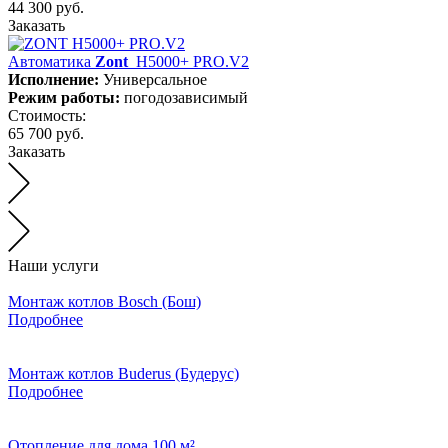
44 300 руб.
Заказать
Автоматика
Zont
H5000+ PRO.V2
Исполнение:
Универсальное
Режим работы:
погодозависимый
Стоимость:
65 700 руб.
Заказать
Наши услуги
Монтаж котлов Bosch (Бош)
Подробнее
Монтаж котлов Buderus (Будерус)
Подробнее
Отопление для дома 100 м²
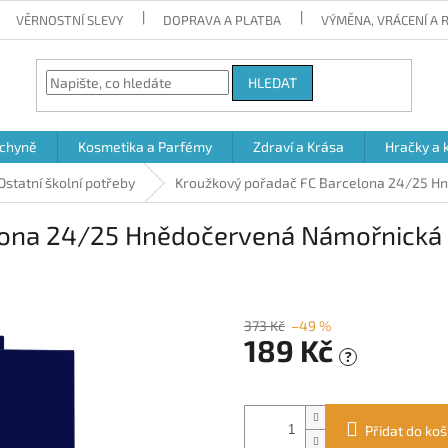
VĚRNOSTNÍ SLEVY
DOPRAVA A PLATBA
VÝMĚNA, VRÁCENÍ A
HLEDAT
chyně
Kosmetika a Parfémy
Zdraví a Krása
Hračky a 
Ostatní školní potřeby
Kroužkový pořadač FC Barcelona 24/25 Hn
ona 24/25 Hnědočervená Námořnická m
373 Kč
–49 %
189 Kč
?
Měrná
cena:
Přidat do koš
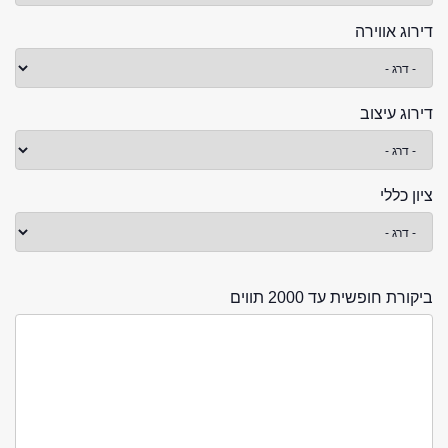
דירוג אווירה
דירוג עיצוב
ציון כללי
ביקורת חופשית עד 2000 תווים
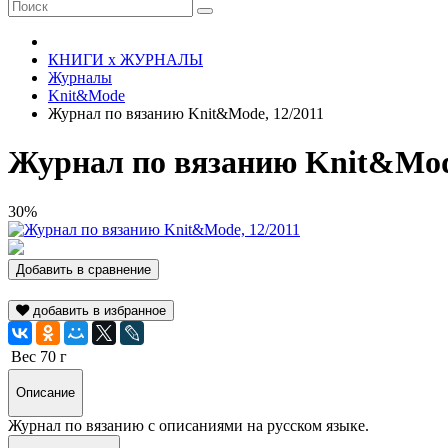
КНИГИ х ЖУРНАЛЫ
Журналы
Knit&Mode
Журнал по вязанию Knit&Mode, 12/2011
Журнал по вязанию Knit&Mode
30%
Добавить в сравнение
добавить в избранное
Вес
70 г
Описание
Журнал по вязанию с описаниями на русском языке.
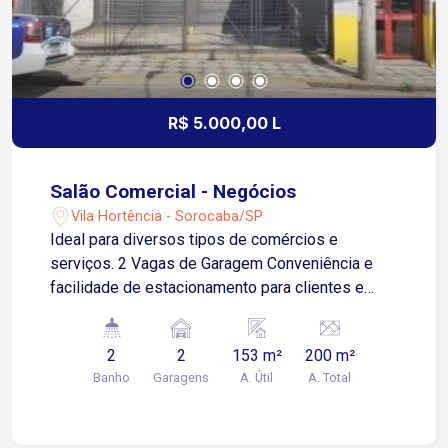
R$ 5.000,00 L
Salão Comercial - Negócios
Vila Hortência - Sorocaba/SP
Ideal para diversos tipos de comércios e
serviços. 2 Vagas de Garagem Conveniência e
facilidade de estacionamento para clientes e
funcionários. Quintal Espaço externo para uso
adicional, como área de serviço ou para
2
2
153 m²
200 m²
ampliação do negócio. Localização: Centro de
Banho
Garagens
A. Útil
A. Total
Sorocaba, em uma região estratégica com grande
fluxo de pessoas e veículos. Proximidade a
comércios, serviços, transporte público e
---
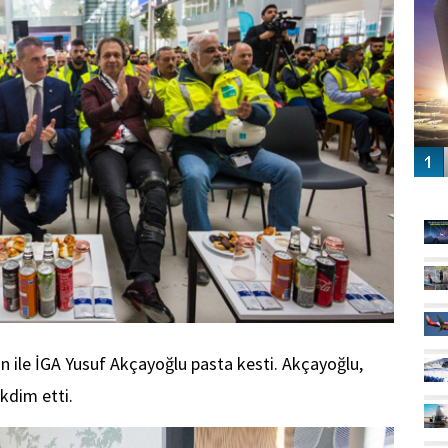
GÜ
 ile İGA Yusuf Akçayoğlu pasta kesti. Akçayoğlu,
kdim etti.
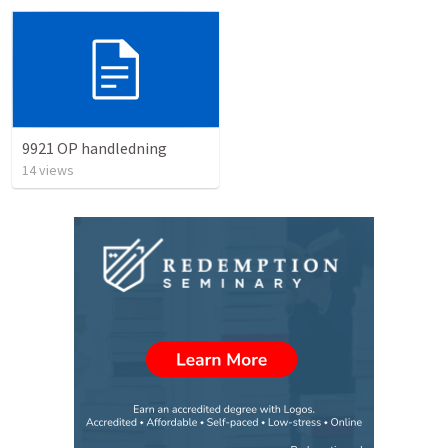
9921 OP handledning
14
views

→ **WORK TO COMPLETE**
Rewrite everything from the line containing "44 300 руб." down to the line containing "Отопление для дома 100 м²", changing "Подробнее" to "Узнать больше" and keeping everything else the same.

→ **RESPONSE**
44 300 руб.
Заказать
Автоматика
Zont
H5000+ PRO.V2
Исполнение:
Универсальное
Режим работы:
погодозависимый
Стоимость:
65 700 руб.
Заказать
Наши услуги
Монтаж котлов Bosch (Бош)
Узнать больше
Монтаж котлов Buderus (Будерус)
Узнать больше
Отопление для дома 100 м²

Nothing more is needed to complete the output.